Exercise requirements:
Return the lines of every item below word for word, with nothing changed.

|---|

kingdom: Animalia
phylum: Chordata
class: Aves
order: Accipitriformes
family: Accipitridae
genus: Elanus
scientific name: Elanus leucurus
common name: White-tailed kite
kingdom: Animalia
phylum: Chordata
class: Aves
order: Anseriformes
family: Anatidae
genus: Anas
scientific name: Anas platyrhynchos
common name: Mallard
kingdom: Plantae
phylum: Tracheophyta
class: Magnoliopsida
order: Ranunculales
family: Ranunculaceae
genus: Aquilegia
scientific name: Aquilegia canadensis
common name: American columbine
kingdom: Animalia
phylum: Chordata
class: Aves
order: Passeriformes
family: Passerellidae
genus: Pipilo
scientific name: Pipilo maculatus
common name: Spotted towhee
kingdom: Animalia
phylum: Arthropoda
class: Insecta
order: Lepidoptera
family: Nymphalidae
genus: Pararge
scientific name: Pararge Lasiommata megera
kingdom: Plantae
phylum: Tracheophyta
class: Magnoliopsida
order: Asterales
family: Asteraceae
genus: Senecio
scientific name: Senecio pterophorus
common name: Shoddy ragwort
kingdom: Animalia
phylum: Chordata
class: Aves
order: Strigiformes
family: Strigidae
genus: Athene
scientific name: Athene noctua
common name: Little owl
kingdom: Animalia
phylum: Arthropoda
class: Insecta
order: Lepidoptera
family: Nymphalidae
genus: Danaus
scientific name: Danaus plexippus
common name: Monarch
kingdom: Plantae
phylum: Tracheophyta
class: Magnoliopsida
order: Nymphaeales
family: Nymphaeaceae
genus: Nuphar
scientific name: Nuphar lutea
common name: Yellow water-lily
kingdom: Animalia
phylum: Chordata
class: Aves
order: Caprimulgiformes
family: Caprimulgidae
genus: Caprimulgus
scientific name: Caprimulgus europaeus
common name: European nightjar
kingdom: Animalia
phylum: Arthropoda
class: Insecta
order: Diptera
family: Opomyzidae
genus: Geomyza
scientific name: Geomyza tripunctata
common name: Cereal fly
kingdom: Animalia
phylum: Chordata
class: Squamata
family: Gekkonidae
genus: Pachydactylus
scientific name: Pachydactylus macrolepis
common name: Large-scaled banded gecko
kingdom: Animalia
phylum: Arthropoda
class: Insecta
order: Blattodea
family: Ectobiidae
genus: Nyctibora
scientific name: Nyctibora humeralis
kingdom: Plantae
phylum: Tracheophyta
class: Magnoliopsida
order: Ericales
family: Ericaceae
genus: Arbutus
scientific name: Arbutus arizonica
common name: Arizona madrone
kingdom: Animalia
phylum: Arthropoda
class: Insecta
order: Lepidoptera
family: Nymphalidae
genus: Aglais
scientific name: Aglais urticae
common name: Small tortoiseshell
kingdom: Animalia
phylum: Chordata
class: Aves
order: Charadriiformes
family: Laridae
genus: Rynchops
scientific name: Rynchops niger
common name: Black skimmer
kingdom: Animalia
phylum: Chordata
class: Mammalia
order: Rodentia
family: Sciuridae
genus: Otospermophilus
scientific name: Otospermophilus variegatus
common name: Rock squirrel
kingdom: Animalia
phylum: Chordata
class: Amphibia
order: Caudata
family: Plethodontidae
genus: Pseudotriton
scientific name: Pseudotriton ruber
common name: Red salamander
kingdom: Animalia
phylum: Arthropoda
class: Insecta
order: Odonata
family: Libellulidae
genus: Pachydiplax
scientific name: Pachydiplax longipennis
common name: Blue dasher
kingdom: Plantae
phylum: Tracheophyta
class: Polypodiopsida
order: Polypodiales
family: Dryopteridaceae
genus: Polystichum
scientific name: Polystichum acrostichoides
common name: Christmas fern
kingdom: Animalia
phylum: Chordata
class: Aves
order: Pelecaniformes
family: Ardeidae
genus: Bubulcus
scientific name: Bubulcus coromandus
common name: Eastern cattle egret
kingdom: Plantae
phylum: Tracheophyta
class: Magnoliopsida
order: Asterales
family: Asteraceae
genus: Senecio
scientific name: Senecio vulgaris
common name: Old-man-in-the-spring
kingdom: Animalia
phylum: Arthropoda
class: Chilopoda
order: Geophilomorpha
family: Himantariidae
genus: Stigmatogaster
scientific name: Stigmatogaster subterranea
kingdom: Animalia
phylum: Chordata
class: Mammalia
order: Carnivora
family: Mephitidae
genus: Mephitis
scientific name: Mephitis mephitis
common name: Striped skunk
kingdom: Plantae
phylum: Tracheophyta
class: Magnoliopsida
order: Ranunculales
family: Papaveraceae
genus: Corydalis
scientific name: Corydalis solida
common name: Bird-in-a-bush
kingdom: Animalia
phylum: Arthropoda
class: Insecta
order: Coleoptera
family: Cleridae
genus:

|---|

Right answer:
kingdom: Animalia
phylum: Chordata
class: Aves
order: Accipitriformes
family: Accipitridae
genus: Elanus
scientific name: Elanus leucurus
common name: White-tailed kite
kingdom: Animalia
phylum: Chordata
class: Aves
order: Anseriformes
family: Anatidae
genus: Anas
scientific name: Anas platyrhynchos
common name: Mallard
kingdom: Plantae
phylum: Tracheophyta
class: Magnoliopsida
order: Ranunculales
family: Ranunculaceae
genus: Aquilegia
scientific name: Aquilegia canadensis
common name: American columbine
kingdom: Animalia
phylum: Chordata
class: Aves
order: Passeriformes
family: Passerellidae
genus: Pipilo
scientific name: Pipilo maculatus
common name: Spotted towhee
kingdom: Animalia
phylum: Arthropoda
class: Insecta
order: Lepidoptera
family: Nymphalidae
genus: Pararge
scientific name: Pararge Lasiommata megera
kingdom: Plantae
phylum: Tracheophyta
class: Magnoliopsida
order: Asterales
family: Asteraceae
genus: Senecio
scientific name: Senecio pterophorus
common name: Shoddy ragwort
kingdom: Animalia
phylum: Chordata
class: Aves
order: Strigiformes
family: Strigidae
genus: Athene
scientific name: Athene noctua
common name: Little owl
kingdom: Animalia
phylum: Arthropoda
class: Insecta
order: Lepidoptera
family: Nymphalidae
genus: Danaus
scientific name: Danaus plexippus
common name: Monarch
kingdom: Plantae
phylum: Tracheophyta
class: Magnoliopsida
order: Nymphaeales
family: Nymphaeaceae
genus: Nuphar
scientific name: Nuphar lutea
common name: Yellow water-lily
kingdom: Animalia
phylum: Chordata
class: Aves
order: Caprimulgiformes
family: Caprimulgidae
genus: Caprimulgus
scientific name: Caprimulgus europaeus
common name: European nightjar
kingdom: Animalia
phylum: Arthropoda
class: Insecta
order: Diptera
family: Opomyzidae
genus: Geomyza
scientific name: Geomyza tripunctata
common name: Cereal fly
kingdom: Animalia
phylum: Chordata
class: Squamata
family: Gekkonidae
genus: Pachydactylus
scientific name: Pachydactylus macrolepis
common name: Large-scaled banded gecko
kingdom: Animalia
phylum: Arthropoda
class: Insecta
order: Blattodea
family: Ectobiidae
genus: Nyctibora
scientific name: Nyctibora humeralis
kingdom: Plantae
phylum: Tracheophyta
class: Magnoliopsida
order: Ericales
family: Ericaceae
genus: Arbutus
scientific name: Arbutus arizonica
common name: Arizona madrone
kingdom: Animalia
phylum: Arthropoda
class: Insecta
order: Lepidoptera
family: Nymphalidae
genus: Aglais
scientific name: Aglais urticae
common name: Small tortoiseshell
kingdom: Animalia
phylum: Chordata
class: Aves
order: Charadriiformes
family: Laridae
genus: Rynchops
scientific name: Rynchops niger
common name: Black skimmer
kingdom: Animalia
phylum: Chordata
class: Mammalia
order: Rodentia
family: Sciuridae
genus: Otospermophilus
scientific name: Otospermophilus variegatus
common name: Rock squirrel
kingdom: Animalia
phylum: Chordata
class: Amphibia
order: Caudata
family: Plethodontidae
genus: Pseudotriton
scientific name: Pseudotriton ruber
common name: Red salamander
kingdom: Animalia
phylum: Arthropoda
class: Insecta
order: Odonata
family: Libellulidae
genus: Pachydiplax
scientific name: Pachydiplax longipennis
common name: Blue dasher
kingdom: Plantae
phylum: Tracheophyta
class: Polypodiopsida
order: Polypodiales
family: Dryopteridaceae
genus: Polystichum
scientific name: Polystichum acrostichoides
common name: Christmas fern
kingdom: Animalia
phylum: Chordata
class: Aves
order: Pelecaniformes
family: Ardeidae
genus: Bubulcus
scientific name: Bubulcus coromandus
common name: Eastern cattle egret
kingdom: Plantae
phylum: Tracheophyta
class: Magnoliopsida
order: Asterales
family: Asteraceae
genus: Senecio
scientific name: Senecio vulgaris
common name: Old-man-in-the-spring
kingdom: Animalia
phylum: Arthropoda
class: Chilopoda
order: Geophilomorpha
family: Himantariidae
genus: Stigmatogaster
scientific name: Stigmatogaster subterranea
kingdom: Animalia
phylum: Chordata
class: Mammalia
order: Carnivora
family: Mephitidae
genus: Mephitis
scientific name: Mephitis mephitis
common name: Striped skunk
kingdom: Plantae
phylum: Tracheophyta
class: Magnoliopsida
order: Ranunculales
family: Papaveraceae
genus: Corydalis
scientific name: Corydalis solida
common name: Bird-in-a-bush
kingdom: Animalia
phylum: Arthropoda
class: Insecta
order: Coleoptera
family: Cleridae
genus:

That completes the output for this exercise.